__ABOUT THIS EXERCISE__. Below are lines of data, and only some are wanted. Please repeat exactly those from the line that has "fruit: none [463,329,502,364]" through the line that has "tissue box: present".

__PROVIDED ENTRIES__.
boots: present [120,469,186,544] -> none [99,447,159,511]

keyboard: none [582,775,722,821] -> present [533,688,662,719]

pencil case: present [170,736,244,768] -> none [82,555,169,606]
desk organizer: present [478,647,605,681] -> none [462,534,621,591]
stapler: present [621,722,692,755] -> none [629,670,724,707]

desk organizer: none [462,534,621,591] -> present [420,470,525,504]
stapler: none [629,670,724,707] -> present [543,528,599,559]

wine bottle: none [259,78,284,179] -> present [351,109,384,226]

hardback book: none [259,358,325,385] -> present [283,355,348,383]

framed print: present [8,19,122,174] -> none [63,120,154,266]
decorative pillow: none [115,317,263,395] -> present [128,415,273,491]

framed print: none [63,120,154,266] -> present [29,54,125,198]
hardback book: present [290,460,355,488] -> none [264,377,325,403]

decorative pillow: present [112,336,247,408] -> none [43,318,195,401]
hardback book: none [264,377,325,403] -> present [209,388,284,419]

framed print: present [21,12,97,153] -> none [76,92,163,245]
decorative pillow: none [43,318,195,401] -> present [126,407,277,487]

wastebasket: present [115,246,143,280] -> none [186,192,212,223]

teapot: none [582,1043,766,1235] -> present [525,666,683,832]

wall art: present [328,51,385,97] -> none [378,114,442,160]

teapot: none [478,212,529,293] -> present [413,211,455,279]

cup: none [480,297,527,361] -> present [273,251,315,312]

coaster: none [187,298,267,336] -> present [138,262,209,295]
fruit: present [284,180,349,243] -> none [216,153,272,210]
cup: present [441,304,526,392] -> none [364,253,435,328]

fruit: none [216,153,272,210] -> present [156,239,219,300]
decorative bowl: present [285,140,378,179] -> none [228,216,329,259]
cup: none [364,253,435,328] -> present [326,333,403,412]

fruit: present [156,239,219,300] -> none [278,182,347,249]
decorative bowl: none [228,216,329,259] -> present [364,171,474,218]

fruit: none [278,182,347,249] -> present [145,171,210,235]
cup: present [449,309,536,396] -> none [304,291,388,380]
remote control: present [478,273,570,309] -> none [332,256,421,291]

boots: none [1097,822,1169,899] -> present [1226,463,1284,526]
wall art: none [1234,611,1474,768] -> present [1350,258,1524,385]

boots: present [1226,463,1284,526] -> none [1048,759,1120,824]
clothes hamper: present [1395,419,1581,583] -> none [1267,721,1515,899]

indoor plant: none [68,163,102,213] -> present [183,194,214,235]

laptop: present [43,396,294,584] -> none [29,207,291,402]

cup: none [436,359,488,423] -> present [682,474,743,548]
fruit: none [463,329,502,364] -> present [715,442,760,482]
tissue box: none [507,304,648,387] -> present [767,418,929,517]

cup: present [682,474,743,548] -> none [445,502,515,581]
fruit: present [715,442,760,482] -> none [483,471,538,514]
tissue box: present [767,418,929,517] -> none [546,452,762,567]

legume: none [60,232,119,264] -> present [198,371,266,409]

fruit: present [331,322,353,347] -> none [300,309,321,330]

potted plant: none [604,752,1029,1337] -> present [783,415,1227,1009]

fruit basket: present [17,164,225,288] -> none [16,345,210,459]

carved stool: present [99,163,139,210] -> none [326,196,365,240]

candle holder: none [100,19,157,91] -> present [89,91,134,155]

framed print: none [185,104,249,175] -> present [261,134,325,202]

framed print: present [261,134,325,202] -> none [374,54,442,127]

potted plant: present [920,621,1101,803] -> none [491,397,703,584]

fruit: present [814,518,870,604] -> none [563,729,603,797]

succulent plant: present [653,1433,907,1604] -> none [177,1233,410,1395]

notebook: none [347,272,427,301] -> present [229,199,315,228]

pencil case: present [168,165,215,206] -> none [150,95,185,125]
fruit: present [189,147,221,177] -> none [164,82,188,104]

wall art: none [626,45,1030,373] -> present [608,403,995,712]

__RESPONSE TO THE EXERCISE__.
fruit: none [463,329,502,364] -> present [715,442,760,482]
tissue box: none [507,304,648,387] -> present [767,418,929,517]

cup: present [682,474,743,548] -> none [445,502,515,581]
fruit: present [715,442,760,482] -> none [483,471,538,514]
tissue box: present [767,418,929,517] -> none [546,452,762,567]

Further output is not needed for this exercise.